Pre-recorded webinar available from FHA
Additionally, in light of the recent extension of previous relief including a moratorium on foreclosures and evictions and an extension period for HECM borrowers handed down by FHA last week, FHA servicers and other interested stakeholders can access a pre-recorded webinar which discusses the various policies outlined in ML 2021-05 in greater detail.
“Representatives from the Federal Housing Administration will review FHA’s COVID-19 Loss Mitigation Policy including: all available COVID-19 Loss Mitigation Options and the updates to FHA’s COVID-19 Loss Mitigation Policy announced in ML 2021-05, Extensions of Single Family Foreclosure and Eviction Moratorium Start Date of COVID-19 Initial Forbearance and HECM Extension Period; Expansion of COVID-19 Loss Mitigation Options,” the description of the webinar reads.
A grim milestone
The extensions of these relief measures come as the COVID-19 coronavirus pandemic continues to create economic instability for millions of Americans, with these newly-announced measures serving as another piece of visible action taking place on the heels of a grim milestone in the crisis as seen on American shores. As of Monday February 22, the United States has officially passed more than 500,000 deaths attributed to COVID-19 since the pathogen came to the country in early 2020.
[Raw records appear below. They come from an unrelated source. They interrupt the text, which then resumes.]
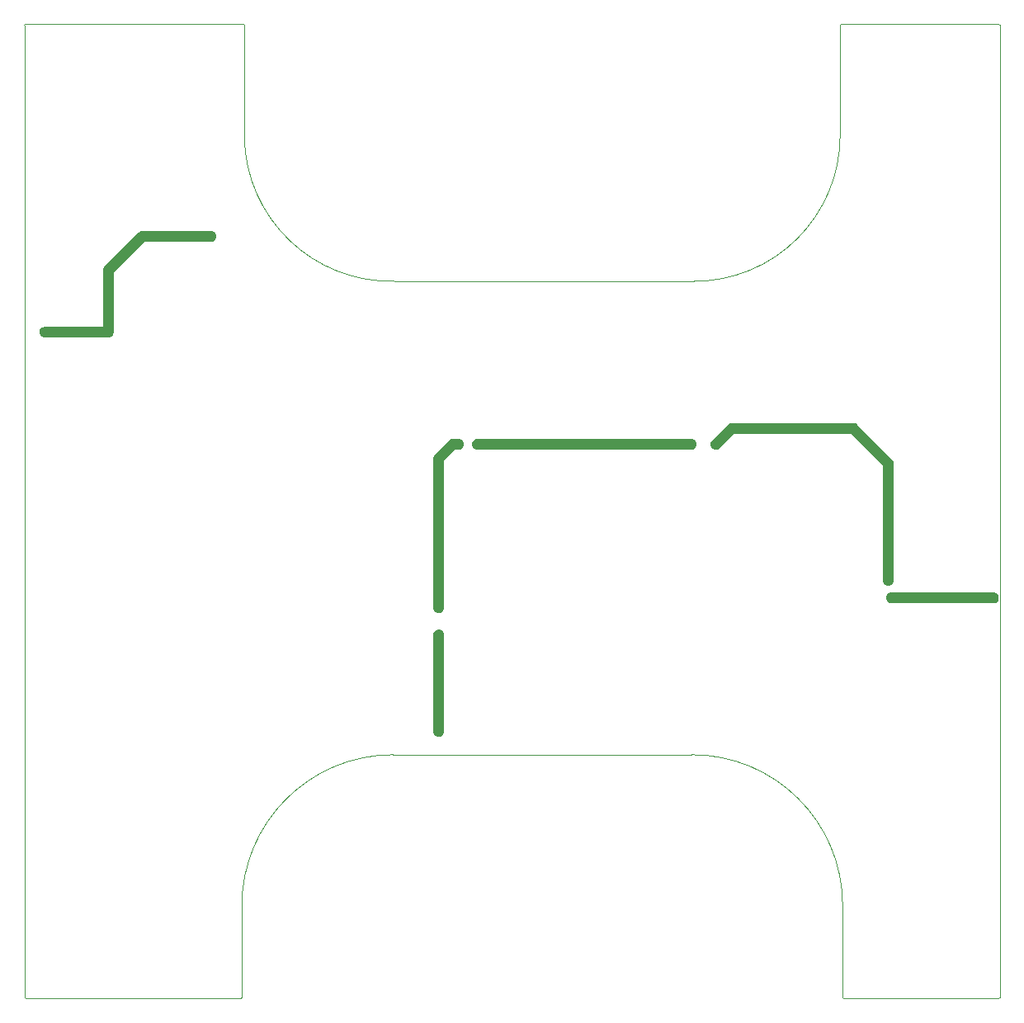
<source format=gbr>
G04 Layer_Color=0*
%FSLAX25Y25*%
%MOIN*%
%TF.FileFunction,Profile,NP*%
%TF.Part,Single*%
G01*
G75*
%TA.AperFunction,Profile*%
%ADD94C,0.00100*%
G36*
X280632Y194768D02*
X280327Y194463D01*
X279531Y194133D01*
X278669Y194133D01*
X277873Y194463D01*
X277263Y195073D01*
X276933Y195869D01*
X276933Y196731D01*
X277263Y197527D01*
X277568Y197832D01*
Y197832D01*
X284068Y204332D01*
X284219Y204483D01*
X284573Y204721D01*
X284968Y204884D01*
X285386Y204967D01*
X285600Y204967D01*
X285600Y204967D01*
X334600Y204967D01*
X334814Y204967D01*
X335234Y204883D01*
X335629Y204719D01*
X335985Y204480D01*
X336136Y204328D01*
X336136Y204328D01*
X350132Y190332D01*
X350283Y190181D01*
X350521Y189827D01*
X350684Y189432D01*
X350767Y189013D01*
X350767Y188800D01*
X350767Y188800D01*
Y141300D01*
Y140869D01*
X350437Y140073D01*
X349827Y139463D01*
X349031Y139133D01*
X348169D01*
X347373Y139463D01*
X346763Y140073D01*
X346433Y140869D01*
Y141300D01*
D01*
Y187902D01*
X333702Y200633D01*
X286497D01*
X280632Y194768D01*
D02*
G37*
G36*
X182600Y194133D02*
X182169D01*
X181373Y194463D01*
X180763Y195073D01*
X180433Y195869D01*
Y196731D01*
X180763Y197527D01*
X181373Y198137D01*
X182169Y198467D01*
X182600D01*
D01*
X269100D01*
X269531D01*
X270327Y198137D01*
X270937Y197527D01*
X271267Y196731D01*
Y196300D01*
Y195869D01*
X270937Y195073D01*
X270327Y194463D01*
X269531Y194133D01*
X269100D01*
D01*
X182600D01*
D02*
G37*
G36*
X164933Y80300D02*
Y79869D01*
X165263Y79073D01*
X165873Y78463D01*
X166669Y78133D01*
X167531D01*
X168327Y78463D01*
X168937Y79073D01*
X169267Y79869D01*
Y80300D01*
D01*
Y119300D01*
Y119731D01*
X168937Y120527D01*
X168327Y121137D01*
X167531Y121467D01*
X166669D01*
X165873Y121137D01*
X165263Y120527D01*
X164933Y119731D01*
Y119300D01*
D01*
Y80300D01*
D02*
G37*
G36*
X349827Y132133D02*
X349396D01*
X348600Y132463D01*
X347990Y133073D01*
X347661Y133869D01*
Y134731D01*
X347990Y135527D01*
X348600Y136137D01*
X349396Y136467D01*
X349827D01*
D01*
X391900Y136467D01*
X392194Y136310D01*
X392678Y135849D01*
X393021Y135277D01*
X393199Y134634D01*
X393199Y133966D01*
X393021Y133323D01*
X392678Y132751D01*
X392194Y132290D01*
X391900Y132133D01*
X391900Y132133D01*
X349827Y132133D01*
D02*
G37*
G36*
X8100Y239633D02*
X7669D01*
X6873Y239963D01*
X6263Y240573D01*
X5933Y241369D01*
Y242231D01*
X6263Y243027D01*
X6873Y243637D01*
X7669Y243967D01*
X8100D01*
D01*
X31433D01*
Y266800D01*
X31433Y267014D01*
X31517Y267434D01*
X31681Y267829D01*
X31920Y268185D01*
X32071Y268336D01*
X32071Y268336D01*
X45568Y281832D01*
X45719Y281983D01*
X46073Y282221D01*
X46468Y282384D01*
X46887Y282467D01*
X47100Y282467D01*
X47100Y282467D01*
X75100Y282467D01*
X75531Y282467D01*
X76327Y282137D01*
X76937Y281527D01*
X77267Y280731D01*
X77267Y280300D01*
X77267Y279869D01*
X76937Y279073D01*
X76327Y278463D01*
X75531Y278133D01*
X75100Y278133D01*
X75100D01*
X47997D01*
X35767Y265902D01*
X35767Y241800D01*
X35767Y241369D01*
X35437Y240573D01*
X34827Y239963D01*
X34031Y239633D01*
X33600Y239633D01*
X33600D01*
X8100D01*
D02*
G37*
G36*
X164933Y130300D02*
Y190800D01*
Y191014D01*
X165017Y191434D01*
X165181Y191829D01*
X165420Y192185D01*
X165571Y192336D01*
D01*
X165568Y192332D01*
X171068Y197832D01*
X171064Y197828D01*
X171215Y197980D01*
X171571Y198219D01*
X171966Y198383D01*
X172386Y198467D01*
X172600D01*
D01*
X175100D01*
X175531D01*
X176327Y198137D01*
X176937Y197527D01*
X177267Y196731D01*
Y196300D01*
Y195869D01*
X176937Y195073D01*
X176327Y194463D01*
X175531Y194133D01*
X175100D01*
D01*
X173497D01*
X169267Y189902D01*
Y130300D01*
Y129869D01*
X168937Y129073D01*
X168327Y128463D01*
X167531Y128133D01*
X166669D01*
X165873Y128463D01*
X165263Y129073D01*
X164933Y129869D01*
Y130300D01*
D01*
D02*
G37*
D94*
X100Y-27595D02*
X87100D01*
D02*
G03*
X87495Y-27200I0J395D01*
G01*
Y9800D01*
D02*
G02*
X148600Y70905I61105J0D01*
G01*
X269100D01*
D02*
G03*
X269102Y70905I0J395D01*
G01*
D02*
G02*
X330205Y10299I248J-60855D01*
G01*
Y-27200D01*
D02*
G03*
X330600Y-27595I395J0D01*
G01*
X393300D01*
D02*
G03*
X393695Y-27200I0J395D01*
G01*
Y365700D01*
D02*
G03*
X393300Y366095I-395J0D01*
G01*
X329600D01*
D02*
G03*
X329205Y365700I0J-395D01*
G01*
Y321051D01*
D02*
G02*
X270101Y262195I-58980J124D01*
G01*
D02*
G03*
X270100Y262195I-1J-395D01*
G01*
X149100D01*
D02*
G03*
X149092Y262195I0J-395D01*
G01*
Y262195D01*
D02*
G02*
X88495Y320304I-1242J59355D01*
G01*
D02*
G02*
X88495Y320308I59355J1246D01*
G01*
X88495Y320300D01*
Y365700D01*
D02*
G03*
X88100Y366095I-395J0D01*
G01*
X100D01*
D02*
G03*
X-292Y365650I0J-395D01*
G01*
D02*
G03*
X-295Y365600I392J-50D01*
G01*
Y-27200D01*
D02*
G03*
X100Y-27595I395J0D01*
G01*
%TF.MD5,23ba483cb8126133d3bc6bc95a871f11*%
M02*

</source>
The U.S. death toll is higher than any other in the world, and has surpassed some early estimates of loss made by federal health experts according to the New York Times. Though the U.S. population makes up just over 4.25% of the global population, the United States accounts for roughly 20% of the global coronavirus death toll, which is also greater than American combat casualties suffered during World War I, World War II and the Vietnam War combined, the Times noted.
Some communities, however, are beginning to see new stability in efforts to control the virus. Now that multiple coronavirus vaccines have been approved for distribution in the United States and new cases and deaths have showed signs of slowing, some local economies have begun the process of opening more broadly. Some economists are starting to see an indication that as the economy begins to open more, stockpiles of cash saved by some consumers could be ready to spend in the future.